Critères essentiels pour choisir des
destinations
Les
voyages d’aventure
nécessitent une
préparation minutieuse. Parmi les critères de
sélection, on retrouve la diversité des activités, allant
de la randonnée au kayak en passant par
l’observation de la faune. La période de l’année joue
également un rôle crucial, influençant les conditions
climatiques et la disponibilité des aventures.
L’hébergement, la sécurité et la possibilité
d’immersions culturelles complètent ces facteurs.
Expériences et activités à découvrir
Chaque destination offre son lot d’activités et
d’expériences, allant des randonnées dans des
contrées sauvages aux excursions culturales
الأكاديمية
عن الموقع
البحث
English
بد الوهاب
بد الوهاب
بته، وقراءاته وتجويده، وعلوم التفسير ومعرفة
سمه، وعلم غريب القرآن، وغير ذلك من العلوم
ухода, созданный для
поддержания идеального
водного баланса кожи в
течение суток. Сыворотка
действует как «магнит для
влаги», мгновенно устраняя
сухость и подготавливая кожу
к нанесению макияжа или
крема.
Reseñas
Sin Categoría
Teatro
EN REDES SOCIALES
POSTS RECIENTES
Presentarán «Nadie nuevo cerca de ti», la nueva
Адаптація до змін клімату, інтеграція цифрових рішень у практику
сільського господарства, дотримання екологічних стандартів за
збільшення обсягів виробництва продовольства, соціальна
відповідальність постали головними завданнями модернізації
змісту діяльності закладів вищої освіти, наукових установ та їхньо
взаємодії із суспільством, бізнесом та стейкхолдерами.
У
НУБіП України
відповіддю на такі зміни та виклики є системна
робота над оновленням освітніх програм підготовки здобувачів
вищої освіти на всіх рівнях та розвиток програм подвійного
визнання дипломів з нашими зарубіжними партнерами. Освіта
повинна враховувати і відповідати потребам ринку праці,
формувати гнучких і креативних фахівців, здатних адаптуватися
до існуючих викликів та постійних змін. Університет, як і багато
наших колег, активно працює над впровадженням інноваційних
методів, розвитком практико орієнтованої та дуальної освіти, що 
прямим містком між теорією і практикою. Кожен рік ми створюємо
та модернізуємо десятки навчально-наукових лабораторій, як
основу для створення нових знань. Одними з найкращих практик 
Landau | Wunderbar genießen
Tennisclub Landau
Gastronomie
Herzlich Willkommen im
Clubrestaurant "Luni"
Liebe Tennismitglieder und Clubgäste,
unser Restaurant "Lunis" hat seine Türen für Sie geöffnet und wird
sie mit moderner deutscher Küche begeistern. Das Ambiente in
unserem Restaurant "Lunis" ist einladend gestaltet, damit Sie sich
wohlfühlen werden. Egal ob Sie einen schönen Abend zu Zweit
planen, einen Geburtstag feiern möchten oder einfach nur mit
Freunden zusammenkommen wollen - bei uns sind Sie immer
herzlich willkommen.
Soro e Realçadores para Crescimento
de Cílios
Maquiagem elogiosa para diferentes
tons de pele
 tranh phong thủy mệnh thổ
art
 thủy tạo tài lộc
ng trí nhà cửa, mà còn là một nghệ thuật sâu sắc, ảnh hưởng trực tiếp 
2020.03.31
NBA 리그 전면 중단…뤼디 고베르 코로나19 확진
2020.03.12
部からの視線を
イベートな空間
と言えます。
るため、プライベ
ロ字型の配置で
------------
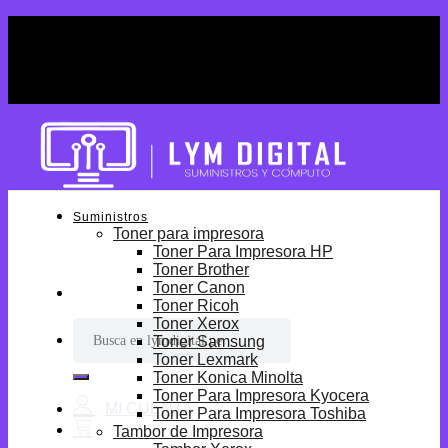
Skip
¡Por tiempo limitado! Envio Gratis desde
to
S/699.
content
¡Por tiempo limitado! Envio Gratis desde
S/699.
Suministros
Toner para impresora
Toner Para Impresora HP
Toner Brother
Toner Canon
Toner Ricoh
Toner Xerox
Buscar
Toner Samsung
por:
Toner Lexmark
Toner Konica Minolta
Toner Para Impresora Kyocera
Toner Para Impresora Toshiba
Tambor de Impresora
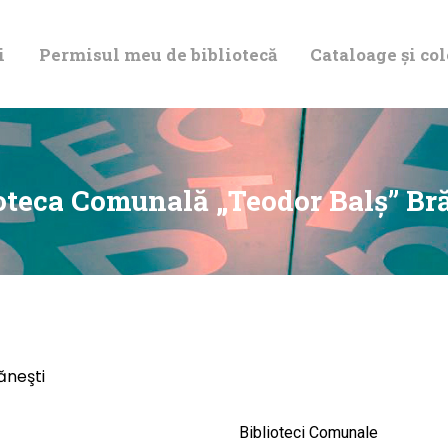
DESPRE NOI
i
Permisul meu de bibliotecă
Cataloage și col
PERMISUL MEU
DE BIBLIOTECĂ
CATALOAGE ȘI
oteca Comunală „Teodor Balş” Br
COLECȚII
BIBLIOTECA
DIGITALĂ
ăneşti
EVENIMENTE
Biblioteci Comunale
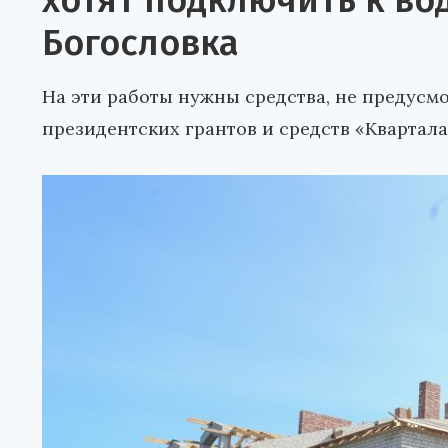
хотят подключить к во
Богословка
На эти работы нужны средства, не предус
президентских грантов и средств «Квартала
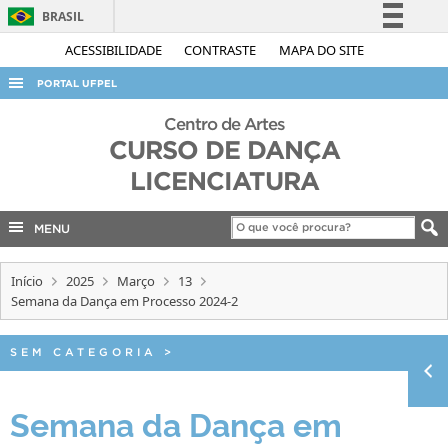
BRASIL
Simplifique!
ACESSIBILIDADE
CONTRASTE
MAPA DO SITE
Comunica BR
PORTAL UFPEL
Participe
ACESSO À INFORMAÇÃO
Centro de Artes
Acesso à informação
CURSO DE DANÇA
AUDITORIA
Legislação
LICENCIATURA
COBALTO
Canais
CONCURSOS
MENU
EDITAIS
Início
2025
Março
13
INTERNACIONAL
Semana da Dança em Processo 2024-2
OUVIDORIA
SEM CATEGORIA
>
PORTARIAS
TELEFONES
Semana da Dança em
------------
§ What needs to be done: Reproduce, character for character, the lines of the data between the line holding "Critères essentiels pour choisir des" and the line holding "Адаптація до змін", inclusive.

§ Your solution:
Critères essentiels pour choisir des
destinations
Les
voyages d’aventure
nécessitent une
préparation minutieuse. Parmi les critères de
sélection, on retrouve la diversité des activités, allant
de la randonnée au kayak en passant par
l’observation de la faune. La période de l’année joue
également un rôle crucial, influençant les conditions
climatiques et la disponibilité des aventures.
L’hébergement, la sécurité et la possibilité
d’immersions culturelles complètent ces facteurs.
Expériences et activités à découvrir
Chaque destination offre son lot d’activités et
d’expériences, allant des randonnées dans des
contrées sauvages aux excursions culturales
الأكاديمية
عن الموقع
البحث
English
بد الوهاب
بد الوهاب
بته، وقراءاته وتجويده، وعلوم التفسير ومعرفة
سمه، وعلم غريب القرآن، وغير ذلك من العلوم
ухода, созданный для
поддержания идеального
водного баланса кожи в
течение суток. Сыворотка
действует как «магнит для
влаги», мгновенно устраняя
сухость и подготавливая кожу
к нанесению макияжа или
крема.
Reseñas
Sin Categoría
Teatro
EN REDES SOCIALES
POSTS RECIENTES
Presentarán «Nadie nuevo cerca de ti», la nueva
Адаптація до змін клімату, інтеграція цифрових рішень у практику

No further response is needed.